I'm the woman who opens her mouth and inserts foot ... up to her kneecap. I'm so fervent I'm strident.
You know people like me. We have opinions.
Our opinions have opinions.
And our opinions are not always right.
Not that we’d necessarily agree with your assessment on that particular point.
But you know me.
I haven’t thought that far ahead. My thoughts are on constant churn, macerating with some little tidbit of something.
I'm the lady complaining about how terrible coaches are ... to a coach. How scary religions are to the devout. How awful healthcare is to the doctor. Mine is the voice you hear from across a crowded room, saying whatever tone deaf thing that should probably have been left unsaid.
This lack of forethought isn't a new phenomenon.
Ever since I was a teen, I've been telling it as I see it. Somewhere between the dark side of the ashram and the upside of utopia. Of course, I know that not everyone sees the world through the same puce-colored lenses I do. Of course I know all about projecting. Of course.
But ... Maybe I can persuade some...
The hope of persuasion is some intoxicating gas, isn't it?
Hope is what saves us.
But I’m not usually able to persuade.
Often, a person will smile politely and immediately remember an urgent matter they have neglected to attend.
A few yards away.
I don't blame them.
We are, after all, adults. We can be adept at displaying some form of civility, either genuine or otherwise.

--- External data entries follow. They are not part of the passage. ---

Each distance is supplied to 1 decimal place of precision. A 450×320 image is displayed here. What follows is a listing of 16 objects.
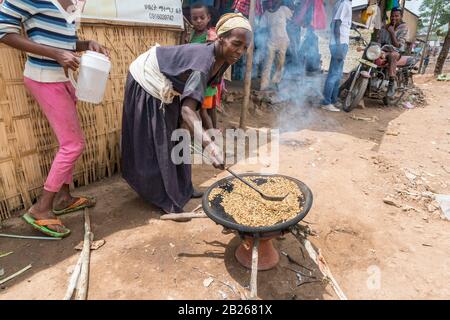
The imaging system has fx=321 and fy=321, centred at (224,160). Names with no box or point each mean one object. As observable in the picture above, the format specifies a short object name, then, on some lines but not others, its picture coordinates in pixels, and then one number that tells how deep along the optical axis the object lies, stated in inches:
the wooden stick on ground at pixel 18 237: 101.7
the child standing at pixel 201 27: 174.6
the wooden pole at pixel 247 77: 182.4
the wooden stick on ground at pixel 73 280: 78.7
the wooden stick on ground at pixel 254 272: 74.4
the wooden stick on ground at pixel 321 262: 82.4
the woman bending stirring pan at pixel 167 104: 88.0
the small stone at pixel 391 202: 131.5
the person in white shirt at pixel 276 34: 250.7
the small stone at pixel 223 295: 82.7
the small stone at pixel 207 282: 86.3
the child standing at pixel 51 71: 83.9
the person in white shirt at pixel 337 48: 250.1
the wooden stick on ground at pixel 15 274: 84.9
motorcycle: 270.2
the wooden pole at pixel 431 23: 704.8
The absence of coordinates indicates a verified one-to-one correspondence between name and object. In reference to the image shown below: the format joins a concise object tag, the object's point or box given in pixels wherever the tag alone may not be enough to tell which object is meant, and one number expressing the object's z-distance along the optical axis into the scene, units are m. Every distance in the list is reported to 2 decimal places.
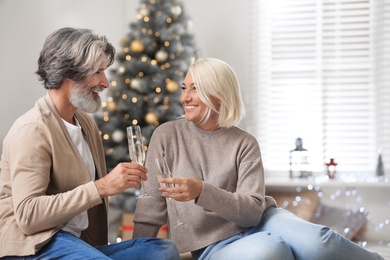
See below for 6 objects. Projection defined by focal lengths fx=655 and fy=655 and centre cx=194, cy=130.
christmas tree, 4.42
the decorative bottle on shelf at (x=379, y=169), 4.75
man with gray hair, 2.03
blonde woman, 2.35
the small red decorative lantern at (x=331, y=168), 4.78
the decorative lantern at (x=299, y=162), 4.77
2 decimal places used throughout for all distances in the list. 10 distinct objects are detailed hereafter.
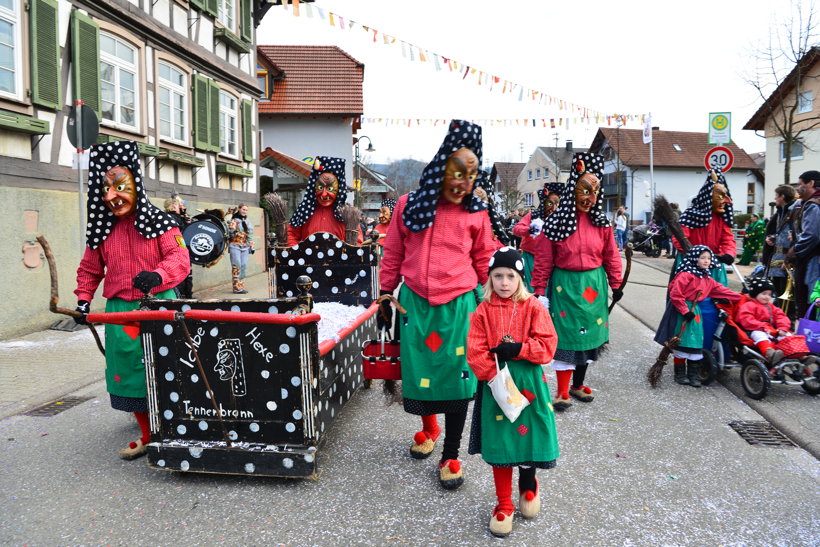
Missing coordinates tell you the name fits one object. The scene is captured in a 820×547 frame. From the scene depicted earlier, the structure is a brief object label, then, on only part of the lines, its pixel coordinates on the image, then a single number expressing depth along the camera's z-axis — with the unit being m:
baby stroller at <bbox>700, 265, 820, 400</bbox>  5.30
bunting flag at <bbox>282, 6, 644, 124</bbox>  11.65
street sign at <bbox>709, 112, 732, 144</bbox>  10.52
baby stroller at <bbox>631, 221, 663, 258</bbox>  22.97
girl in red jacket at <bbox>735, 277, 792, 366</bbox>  5.57
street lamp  32.91
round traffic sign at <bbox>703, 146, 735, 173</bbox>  9.46
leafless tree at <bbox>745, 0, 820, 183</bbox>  16.23
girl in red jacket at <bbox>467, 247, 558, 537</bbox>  3.09
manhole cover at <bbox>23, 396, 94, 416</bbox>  5.18
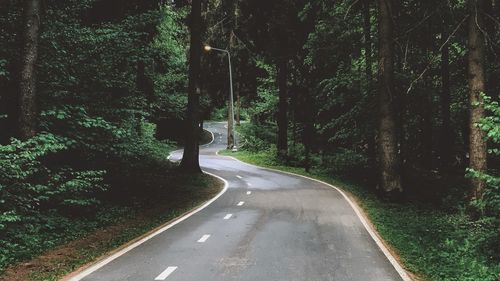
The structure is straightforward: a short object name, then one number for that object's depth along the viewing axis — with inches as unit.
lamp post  1510.6
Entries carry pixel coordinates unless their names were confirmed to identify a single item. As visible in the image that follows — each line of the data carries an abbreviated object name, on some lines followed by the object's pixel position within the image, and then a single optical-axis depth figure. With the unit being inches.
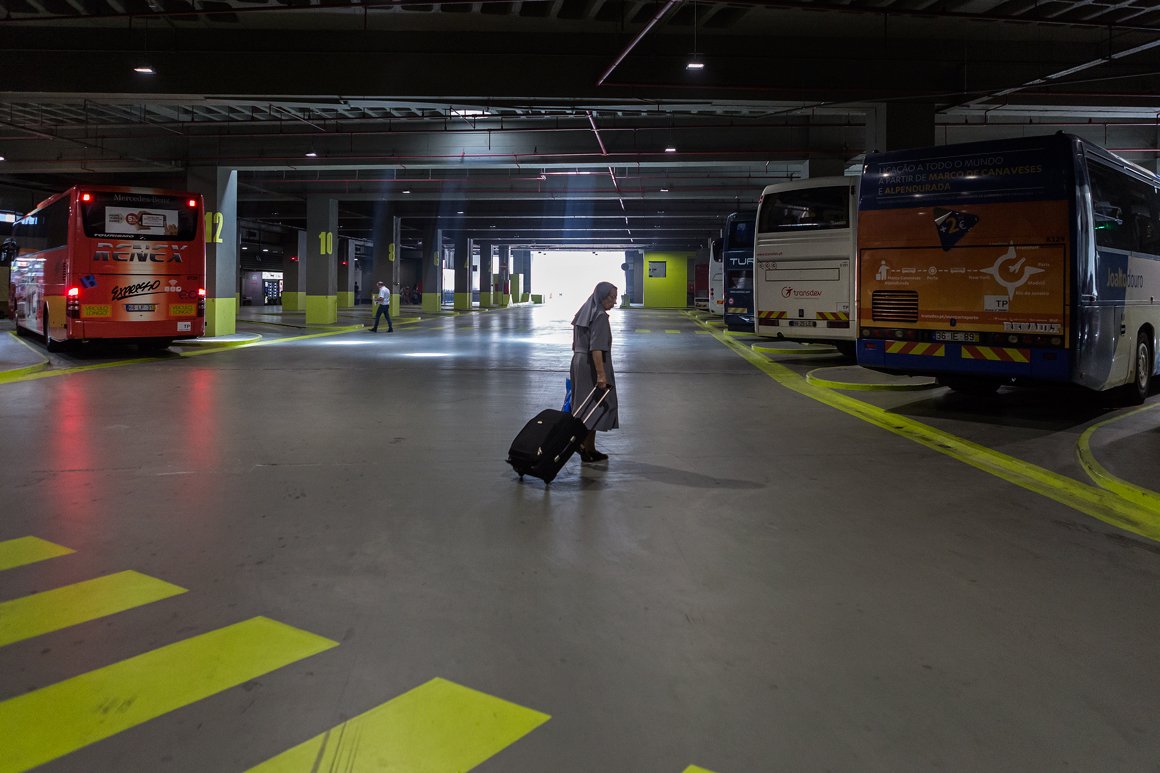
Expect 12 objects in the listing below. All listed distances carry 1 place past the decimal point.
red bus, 724.7
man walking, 1249.1
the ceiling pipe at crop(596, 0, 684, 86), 510.0
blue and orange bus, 422.9
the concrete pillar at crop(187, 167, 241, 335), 1031.6
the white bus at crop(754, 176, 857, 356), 707.4
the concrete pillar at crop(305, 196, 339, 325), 1413.6
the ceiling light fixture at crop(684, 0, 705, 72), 595.4
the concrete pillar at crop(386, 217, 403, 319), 1750.7
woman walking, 321.7
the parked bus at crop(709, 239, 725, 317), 1535.4
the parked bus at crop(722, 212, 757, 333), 1128.2
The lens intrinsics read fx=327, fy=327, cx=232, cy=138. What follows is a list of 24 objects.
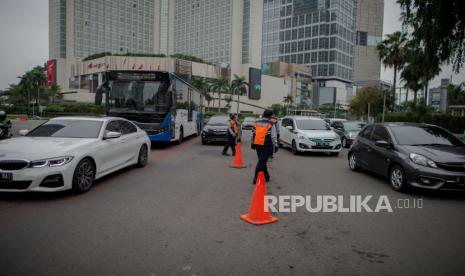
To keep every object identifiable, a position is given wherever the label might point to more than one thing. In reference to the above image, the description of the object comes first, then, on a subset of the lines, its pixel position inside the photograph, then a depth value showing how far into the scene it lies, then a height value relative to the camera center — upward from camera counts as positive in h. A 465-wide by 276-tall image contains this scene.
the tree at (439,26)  10.80 +3.27
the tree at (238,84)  89.50 +8.71
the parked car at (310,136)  13.41 -0.78
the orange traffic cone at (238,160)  10.30 -1.41
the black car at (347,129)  17.65 -0.62
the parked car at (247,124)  36.19 -0.89
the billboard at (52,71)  115.62 +13.94
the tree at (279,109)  112.61 +2.65
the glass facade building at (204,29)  130.12 +36.98
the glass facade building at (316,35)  139.00 +36.95
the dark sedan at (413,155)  6.44 -0.76
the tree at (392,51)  36.38 +7.74
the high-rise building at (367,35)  167.75 +43.71
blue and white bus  13.73 +0.61
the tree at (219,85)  91.81 +8.53
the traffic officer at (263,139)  7.44 -0.52
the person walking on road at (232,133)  12.56 -0.68
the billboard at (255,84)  110.75 +11.04
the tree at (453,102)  65.03 +4.66
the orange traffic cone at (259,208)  4.94 -1.39
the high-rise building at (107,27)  117.50 +34.08
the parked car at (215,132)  16.80 -0.86
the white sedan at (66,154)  5.73 -0.85
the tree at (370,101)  56.94 +3.43
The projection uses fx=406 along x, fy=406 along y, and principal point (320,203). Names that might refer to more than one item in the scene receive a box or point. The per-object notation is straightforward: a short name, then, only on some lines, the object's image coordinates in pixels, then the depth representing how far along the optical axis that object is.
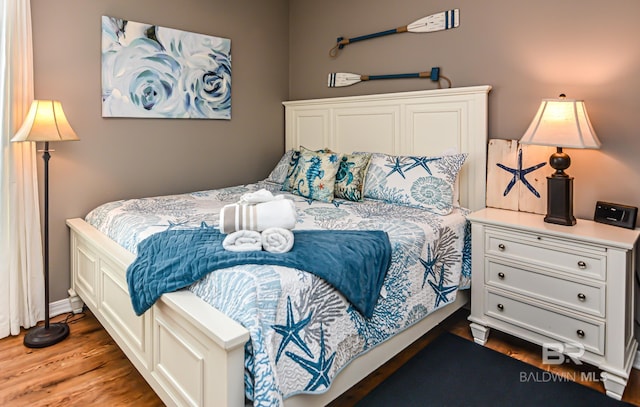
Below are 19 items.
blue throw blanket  1.48
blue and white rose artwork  2.73
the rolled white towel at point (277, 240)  1.57
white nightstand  1.84
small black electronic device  2.03
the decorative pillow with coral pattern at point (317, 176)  2.73
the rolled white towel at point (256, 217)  1.68
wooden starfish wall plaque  2.37
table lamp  2.00
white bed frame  1.29
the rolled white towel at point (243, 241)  1.56
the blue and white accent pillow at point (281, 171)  3.32
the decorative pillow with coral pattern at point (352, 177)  2.71
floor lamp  2.17
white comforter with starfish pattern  1.31
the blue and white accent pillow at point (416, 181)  2.44
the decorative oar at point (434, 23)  2.69
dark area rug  1.81
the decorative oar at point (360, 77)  2.80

Of course, I'll regret saying whatever it was I just said.
I'll try to backtrack. Or apologize. I'll startle awake in the middle of the night with the memory, still fresh and vivid, though it may be years later.
You'd think I'd learn.
Or at least adapt.
Honestly, I don't believe I'm unique.
Most of us say things we wish we hadn't.
Most of us come across in some way we hadn't intended.
We make mistakes that seem huge and unfixable.
And some of us will pay a price that isn't at all justified.
Honestly, I mostly feel lucky.
These are the things that passed through my mind as I watched the Netflix adaptation of Jay Asher's novel about teen suicide, "Thirteen Reasons Why."
My daughter, you see, started watching the series without me.
She had viewed two episodes before deciding, on her own, it wasn't something she was ready to handle.
Once I tuned in, I could understand why.
The title was a misnomer: there wasn't just an odd number of reasons that had gone undetected. The list seemed an infinite distraction. The real cause went beyond bullying. It settled in the place between criminal law and mental health. Where the system we've created seems to fail just about everyone who can't "just move past it."
I have to admit; I think we adults can learn a lot from 13 Reasons.
Perhaps the most important of which is to accept that we can't ever know all there is to know, and our answers are not always correct. Our best hope is to stop talking and to start listening.